Alors que le projet d’avion de combat franco-allemand sombre définitivement, les 10 ans du Brexit occasionnent une bouffée d’européisme dans l’espace médiatique. Pendant ce temps, Bruxelles, engluée dans son attachement métaphysique au libre-échange, peine à trouver la parade face à l’offensive commerciale de la Chine. Dernières nouvelles de Bruxelles.
Il n’aura pas décollé. 10 ans après son lancement en fanfare, le Système de Combat Aérien du Futur (SCAF), centré sur un avion de nouvelle génération a été officiellement abandonné. Le « cloud » de combat censé l’accompagner semble également compromis. Voulu personnellement par Emmanuel Macron, le SCAF était présenté en 2017 comme le projet phare d’une « Europe-de-la-Défense » que le nouveau Président français se faisait fort, alors, de faire advenir enfin. Il avait de surcroît le mérite, dans une perspective européiste, de démontrer la pérennité du « couple » franco-allemand.

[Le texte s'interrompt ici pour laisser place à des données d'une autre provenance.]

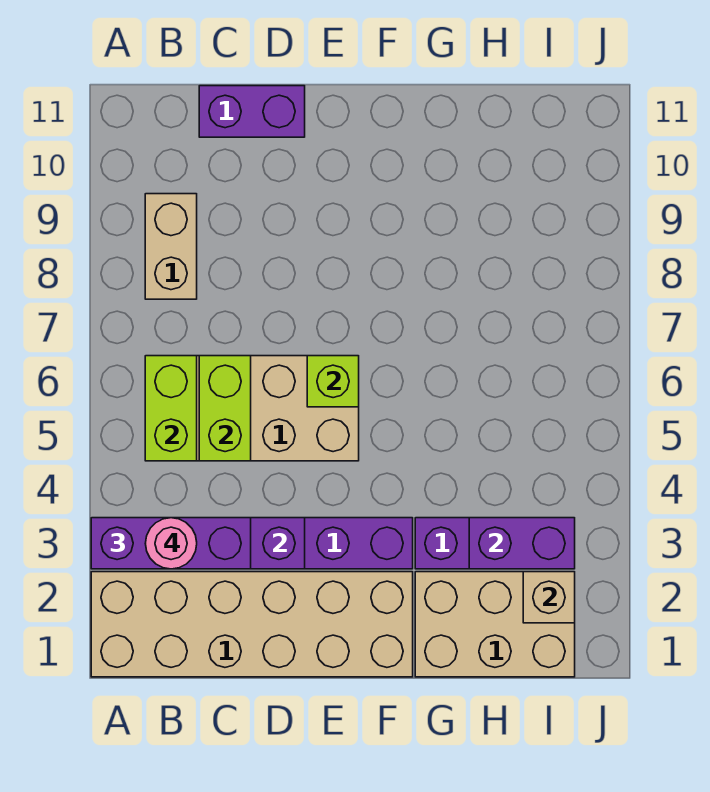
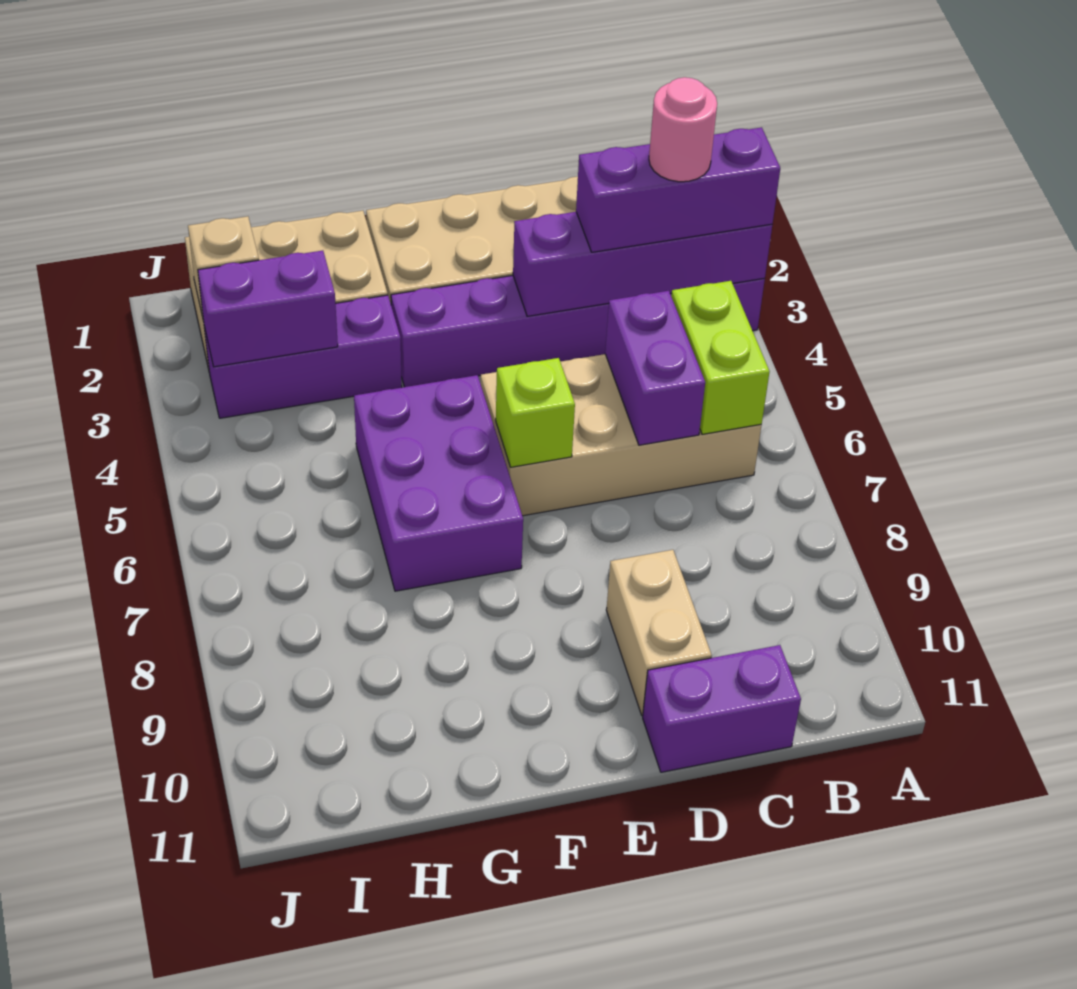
tan 1x2 brick [145,194,197,299] -> tan 1x2 brick moved to [606,550,712,715]
lime 1x2 brick [199,356,251,461] -> purple 1x2 brick [605,291,705,445]
none -> purple 2x3 brick [354,375,523,591]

Fin de partie pour le SCAF
Las ! 10 années de blocages, de tensions, de négociations interminables maintes fois relancées ont fini par avoir raison du projet, en dépit des assurances cent fois répétées quant à sa nécessaire réussite finale. Il s’agit là d’un échec personnel pour le chef de l’État, qui aura soutenu le SCAF jusqu’au bout, quelques jours avant que les autorités allemandes n’annoncent officiellement la fin du projet. Mais au-delà de cette dimension personnelle, l’échec du SCAF est riche d’enseignement, à plus d’un titre.
Il faut d’abord comprendre pourquoi ce projet a pu être souhaité, alors qu’aucune considération géostratégique ou financière ne l’imposait. Le SCAF, objectivement, ne présentait que des inconvénients. Inconvénient technique : la mise au point d’un avion de combat, redoutablement complexe, l’est rendue plus encore par la multiplication des spécifications nationales. Inconvénient financier : par le coût qu’engendre une étroite coopération entre entreprises étrangères aussi bien que par la recherche par chaque partenaire étatique d’un maximum de retombées industrielles pour son propre appareil productif ; d’où le paradoxe selon lequel la plupart des programmes européens d’armement coûtent plus cher à produire que ceux conçus sur une base nationale, à l’exemple de l’A400M.